## WHAT YOU SHOULD DO
Return the part of the items that opens with their first line and closes with the line containing "genus: Dudleya", both lines included. Copy each line word for word.

## MATERIAL SHOWN
:::::

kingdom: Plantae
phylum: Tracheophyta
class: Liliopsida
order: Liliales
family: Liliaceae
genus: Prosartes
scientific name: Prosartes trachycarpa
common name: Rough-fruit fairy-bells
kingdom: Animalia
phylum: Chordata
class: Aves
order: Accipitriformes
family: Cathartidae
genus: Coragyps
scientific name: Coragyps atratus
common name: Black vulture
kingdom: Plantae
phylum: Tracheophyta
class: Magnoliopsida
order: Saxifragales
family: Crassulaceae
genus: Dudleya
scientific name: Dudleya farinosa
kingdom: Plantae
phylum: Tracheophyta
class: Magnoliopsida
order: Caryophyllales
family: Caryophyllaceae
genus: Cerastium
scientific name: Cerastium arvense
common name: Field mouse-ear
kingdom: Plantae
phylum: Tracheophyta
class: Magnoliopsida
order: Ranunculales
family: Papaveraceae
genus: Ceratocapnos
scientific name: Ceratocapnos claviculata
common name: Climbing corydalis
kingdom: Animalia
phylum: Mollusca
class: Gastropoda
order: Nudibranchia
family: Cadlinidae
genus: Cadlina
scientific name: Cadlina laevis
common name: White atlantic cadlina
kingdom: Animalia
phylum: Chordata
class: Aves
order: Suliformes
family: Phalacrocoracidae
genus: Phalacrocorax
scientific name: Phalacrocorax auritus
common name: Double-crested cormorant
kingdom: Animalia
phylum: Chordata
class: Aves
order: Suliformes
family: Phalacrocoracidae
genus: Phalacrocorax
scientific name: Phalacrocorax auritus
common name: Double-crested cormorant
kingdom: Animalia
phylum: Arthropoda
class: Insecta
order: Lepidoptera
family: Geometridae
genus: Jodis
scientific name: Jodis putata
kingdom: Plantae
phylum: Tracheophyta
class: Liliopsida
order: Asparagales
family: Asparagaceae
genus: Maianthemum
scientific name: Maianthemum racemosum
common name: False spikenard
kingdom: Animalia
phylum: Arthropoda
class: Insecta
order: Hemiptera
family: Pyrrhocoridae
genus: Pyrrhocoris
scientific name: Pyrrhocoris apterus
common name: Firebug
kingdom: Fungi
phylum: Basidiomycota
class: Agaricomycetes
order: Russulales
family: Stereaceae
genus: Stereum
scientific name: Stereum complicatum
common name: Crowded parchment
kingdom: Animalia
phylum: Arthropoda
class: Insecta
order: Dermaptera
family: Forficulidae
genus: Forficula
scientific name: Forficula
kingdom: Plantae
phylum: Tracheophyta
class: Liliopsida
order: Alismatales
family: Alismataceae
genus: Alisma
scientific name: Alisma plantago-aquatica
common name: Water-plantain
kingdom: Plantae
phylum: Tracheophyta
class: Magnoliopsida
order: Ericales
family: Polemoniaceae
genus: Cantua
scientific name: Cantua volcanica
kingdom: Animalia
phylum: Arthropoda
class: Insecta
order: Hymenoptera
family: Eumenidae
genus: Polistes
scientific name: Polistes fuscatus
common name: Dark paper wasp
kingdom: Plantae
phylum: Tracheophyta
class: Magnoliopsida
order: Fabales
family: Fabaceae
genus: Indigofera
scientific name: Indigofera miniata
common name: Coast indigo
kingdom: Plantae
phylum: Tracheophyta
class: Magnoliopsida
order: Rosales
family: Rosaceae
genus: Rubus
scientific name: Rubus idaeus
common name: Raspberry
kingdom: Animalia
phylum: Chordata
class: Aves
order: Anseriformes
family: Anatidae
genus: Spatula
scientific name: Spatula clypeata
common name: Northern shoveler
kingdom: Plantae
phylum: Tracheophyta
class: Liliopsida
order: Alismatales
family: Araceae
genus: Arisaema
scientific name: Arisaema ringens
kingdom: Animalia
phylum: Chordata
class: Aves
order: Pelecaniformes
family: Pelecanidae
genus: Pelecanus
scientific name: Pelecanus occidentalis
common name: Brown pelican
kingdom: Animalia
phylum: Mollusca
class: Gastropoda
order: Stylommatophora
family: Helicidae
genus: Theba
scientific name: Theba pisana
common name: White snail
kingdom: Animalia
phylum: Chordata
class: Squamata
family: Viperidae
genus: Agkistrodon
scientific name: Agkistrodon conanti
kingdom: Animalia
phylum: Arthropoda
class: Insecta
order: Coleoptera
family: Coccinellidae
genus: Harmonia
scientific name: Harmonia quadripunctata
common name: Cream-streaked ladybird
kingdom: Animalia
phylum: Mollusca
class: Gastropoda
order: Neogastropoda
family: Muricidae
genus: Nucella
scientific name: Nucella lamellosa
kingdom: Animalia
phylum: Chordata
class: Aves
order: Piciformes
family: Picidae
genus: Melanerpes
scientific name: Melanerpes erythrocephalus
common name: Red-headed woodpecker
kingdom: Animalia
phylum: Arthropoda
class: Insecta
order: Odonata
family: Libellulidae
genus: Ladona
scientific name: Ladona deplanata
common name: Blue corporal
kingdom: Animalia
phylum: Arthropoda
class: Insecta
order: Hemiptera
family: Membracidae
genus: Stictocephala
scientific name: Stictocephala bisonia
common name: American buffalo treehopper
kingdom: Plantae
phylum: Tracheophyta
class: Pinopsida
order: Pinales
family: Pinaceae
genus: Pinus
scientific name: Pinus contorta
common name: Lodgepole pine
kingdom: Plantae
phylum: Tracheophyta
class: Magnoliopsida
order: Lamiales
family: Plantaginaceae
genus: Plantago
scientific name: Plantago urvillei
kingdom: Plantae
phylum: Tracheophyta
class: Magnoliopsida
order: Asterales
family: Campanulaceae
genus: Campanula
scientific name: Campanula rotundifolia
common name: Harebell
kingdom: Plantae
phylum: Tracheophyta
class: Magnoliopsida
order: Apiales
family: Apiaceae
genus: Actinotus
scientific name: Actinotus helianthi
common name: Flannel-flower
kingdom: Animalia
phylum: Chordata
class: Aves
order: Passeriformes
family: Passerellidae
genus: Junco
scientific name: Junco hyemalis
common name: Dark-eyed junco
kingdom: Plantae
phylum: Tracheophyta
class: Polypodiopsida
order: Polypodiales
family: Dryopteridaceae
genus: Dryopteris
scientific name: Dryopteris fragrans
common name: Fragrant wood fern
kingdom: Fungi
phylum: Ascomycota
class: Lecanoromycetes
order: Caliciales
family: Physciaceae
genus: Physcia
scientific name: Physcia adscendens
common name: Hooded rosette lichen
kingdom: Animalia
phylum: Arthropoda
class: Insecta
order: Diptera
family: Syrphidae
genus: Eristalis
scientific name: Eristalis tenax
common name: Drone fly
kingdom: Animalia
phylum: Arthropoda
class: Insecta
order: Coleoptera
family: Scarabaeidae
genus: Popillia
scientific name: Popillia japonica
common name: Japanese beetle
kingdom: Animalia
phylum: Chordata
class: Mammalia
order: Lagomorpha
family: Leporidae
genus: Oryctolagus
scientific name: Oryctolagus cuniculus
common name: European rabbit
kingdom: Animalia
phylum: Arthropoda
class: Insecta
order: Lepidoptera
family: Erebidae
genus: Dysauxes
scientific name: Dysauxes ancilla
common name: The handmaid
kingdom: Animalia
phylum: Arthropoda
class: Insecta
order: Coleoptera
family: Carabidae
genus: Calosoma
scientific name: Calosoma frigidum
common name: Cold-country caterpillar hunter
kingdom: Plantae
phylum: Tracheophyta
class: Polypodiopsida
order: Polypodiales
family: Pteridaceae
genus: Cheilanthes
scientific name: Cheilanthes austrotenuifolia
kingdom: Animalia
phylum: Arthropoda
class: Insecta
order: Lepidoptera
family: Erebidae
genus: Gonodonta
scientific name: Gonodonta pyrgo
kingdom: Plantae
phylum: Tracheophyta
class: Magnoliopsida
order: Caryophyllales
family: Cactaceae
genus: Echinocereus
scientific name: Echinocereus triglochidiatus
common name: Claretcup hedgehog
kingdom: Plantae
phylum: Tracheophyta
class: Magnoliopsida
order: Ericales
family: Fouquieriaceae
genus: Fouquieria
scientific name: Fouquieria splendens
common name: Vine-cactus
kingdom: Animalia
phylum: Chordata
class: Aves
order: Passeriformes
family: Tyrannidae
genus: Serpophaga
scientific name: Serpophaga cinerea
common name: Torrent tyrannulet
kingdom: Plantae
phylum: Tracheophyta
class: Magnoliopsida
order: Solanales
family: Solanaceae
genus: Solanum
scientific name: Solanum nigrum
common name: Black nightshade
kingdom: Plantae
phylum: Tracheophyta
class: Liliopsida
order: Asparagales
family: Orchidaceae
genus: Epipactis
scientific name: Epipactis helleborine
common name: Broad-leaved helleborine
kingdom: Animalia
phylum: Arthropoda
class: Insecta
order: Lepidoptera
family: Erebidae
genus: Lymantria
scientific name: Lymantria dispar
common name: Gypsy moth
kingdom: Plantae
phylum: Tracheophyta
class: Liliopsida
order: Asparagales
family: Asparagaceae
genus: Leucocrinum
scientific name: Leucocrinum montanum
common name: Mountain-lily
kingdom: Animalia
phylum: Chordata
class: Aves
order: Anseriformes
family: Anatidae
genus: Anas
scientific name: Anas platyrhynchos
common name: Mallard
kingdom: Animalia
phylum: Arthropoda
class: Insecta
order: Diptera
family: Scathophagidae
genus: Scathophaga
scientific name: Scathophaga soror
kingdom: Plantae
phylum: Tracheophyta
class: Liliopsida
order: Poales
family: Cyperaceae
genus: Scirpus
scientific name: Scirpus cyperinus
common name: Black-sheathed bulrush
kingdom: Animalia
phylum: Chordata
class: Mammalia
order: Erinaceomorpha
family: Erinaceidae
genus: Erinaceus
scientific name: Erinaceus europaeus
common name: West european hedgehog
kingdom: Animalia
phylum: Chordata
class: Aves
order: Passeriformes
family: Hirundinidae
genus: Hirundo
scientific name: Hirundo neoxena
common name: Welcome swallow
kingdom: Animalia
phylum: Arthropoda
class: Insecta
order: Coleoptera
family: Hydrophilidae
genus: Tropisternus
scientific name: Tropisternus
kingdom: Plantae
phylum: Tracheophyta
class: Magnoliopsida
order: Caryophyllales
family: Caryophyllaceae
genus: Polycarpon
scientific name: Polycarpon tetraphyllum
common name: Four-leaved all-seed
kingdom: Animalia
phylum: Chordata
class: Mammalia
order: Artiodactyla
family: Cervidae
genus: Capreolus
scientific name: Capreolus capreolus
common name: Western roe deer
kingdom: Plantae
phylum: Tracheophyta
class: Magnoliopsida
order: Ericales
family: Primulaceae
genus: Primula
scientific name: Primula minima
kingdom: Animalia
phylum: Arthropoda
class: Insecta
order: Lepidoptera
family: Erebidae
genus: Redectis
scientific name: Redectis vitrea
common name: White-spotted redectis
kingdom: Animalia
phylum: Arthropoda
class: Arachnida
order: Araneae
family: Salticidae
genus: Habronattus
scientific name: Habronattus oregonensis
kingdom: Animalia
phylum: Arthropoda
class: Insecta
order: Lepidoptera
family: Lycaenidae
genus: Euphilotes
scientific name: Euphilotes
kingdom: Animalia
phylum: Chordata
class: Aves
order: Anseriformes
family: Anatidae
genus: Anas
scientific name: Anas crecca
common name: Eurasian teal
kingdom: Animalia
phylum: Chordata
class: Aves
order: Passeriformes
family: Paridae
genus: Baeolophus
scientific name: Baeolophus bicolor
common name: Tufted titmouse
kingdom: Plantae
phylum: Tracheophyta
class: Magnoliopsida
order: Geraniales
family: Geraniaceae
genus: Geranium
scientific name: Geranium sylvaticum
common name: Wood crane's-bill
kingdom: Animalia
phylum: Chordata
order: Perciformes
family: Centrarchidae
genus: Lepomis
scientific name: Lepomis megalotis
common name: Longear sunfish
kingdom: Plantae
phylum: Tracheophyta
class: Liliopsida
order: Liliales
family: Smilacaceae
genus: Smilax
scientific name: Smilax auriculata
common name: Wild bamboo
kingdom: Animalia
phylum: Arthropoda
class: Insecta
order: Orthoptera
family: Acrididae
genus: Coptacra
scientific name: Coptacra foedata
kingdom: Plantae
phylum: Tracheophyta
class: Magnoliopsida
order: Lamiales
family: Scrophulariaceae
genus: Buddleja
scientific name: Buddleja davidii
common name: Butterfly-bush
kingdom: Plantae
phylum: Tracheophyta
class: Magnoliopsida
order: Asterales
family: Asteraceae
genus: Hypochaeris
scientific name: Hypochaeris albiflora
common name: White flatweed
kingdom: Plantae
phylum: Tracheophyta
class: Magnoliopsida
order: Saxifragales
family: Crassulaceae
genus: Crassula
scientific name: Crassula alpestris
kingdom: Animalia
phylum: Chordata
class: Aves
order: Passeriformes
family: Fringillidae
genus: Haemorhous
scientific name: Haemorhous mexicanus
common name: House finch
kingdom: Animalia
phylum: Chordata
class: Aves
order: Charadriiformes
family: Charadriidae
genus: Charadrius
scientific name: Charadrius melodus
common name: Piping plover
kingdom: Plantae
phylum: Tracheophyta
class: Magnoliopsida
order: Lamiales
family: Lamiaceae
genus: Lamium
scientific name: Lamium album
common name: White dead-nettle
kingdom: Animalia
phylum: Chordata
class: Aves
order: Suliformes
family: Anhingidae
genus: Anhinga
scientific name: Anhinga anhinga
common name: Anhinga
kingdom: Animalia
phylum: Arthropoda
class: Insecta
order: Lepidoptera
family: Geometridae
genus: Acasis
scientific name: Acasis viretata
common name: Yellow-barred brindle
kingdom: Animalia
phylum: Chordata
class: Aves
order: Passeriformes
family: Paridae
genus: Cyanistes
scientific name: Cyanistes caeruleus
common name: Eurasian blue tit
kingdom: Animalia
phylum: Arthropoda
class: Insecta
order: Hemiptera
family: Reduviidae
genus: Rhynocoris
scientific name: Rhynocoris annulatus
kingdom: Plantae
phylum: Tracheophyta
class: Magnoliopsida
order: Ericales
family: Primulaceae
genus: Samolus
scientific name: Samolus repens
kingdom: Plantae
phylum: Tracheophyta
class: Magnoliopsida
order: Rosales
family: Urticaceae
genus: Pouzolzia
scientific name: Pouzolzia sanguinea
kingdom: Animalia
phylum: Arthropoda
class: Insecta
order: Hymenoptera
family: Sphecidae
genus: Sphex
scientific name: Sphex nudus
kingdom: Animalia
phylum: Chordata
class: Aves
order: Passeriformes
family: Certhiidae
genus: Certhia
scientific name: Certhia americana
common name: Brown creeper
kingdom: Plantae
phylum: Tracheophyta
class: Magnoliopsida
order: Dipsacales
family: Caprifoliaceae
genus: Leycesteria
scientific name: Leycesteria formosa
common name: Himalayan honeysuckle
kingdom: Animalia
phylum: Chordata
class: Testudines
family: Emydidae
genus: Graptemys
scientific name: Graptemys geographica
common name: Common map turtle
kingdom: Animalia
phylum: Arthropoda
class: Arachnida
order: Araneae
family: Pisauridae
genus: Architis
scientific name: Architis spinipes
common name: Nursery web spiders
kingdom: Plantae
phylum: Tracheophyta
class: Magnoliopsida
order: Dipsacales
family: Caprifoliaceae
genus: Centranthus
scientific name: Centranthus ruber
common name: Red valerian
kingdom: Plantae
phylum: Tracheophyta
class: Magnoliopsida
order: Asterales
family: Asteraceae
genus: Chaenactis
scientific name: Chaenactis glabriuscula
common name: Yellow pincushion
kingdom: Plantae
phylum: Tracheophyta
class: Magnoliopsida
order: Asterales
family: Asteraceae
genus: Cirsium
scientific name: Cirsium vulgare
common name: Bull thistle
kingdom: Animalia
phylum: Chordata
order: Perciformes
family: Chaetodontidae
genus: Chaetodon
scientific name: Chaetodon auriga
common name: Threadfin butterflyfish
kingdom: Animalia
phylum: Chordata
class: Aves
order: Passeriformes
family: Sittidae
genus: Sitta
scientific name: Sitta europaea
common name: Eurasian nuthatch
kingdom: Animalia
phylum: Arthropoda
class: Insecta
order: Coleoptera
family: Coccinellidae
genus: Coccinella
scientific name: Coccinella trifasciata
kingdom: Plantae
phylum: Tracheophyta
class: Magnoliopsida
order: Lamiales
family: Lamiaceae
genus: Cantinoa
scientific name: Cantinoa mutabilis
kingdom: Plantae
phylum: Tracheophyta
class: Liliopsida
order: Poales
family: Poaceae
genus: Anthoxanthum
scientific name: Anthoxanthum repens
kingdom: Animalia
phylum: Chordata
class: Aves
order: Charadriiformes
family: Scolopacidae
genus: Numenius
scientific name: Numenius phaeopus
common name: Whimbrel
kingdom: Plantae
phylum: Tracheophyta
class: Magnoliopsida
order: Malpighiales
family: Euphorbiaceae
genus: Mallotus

:::::

## RESULT OF THIS TASK
kingdom: Plantae
phylum: Tracheophyta
class: Liliopsida
order: Liliales
family: Liliaceae
genus: Prosartes
scientific name: Prosartes trachycarpa
common name: Rough-fruit fairy-bells
kingdom: Animalia
phylum: Chordata
class: Aves
order: Accipitriformes
family: Cathartidae
genus: Coragyps
scientific name: Coragyps atratus
common name: Black vulture
kingdom: Plantae
phylum: Tracheophyta
class: Magnoliopsida
order: Saxifragales
family: Crassulaceae
genus: Dudleya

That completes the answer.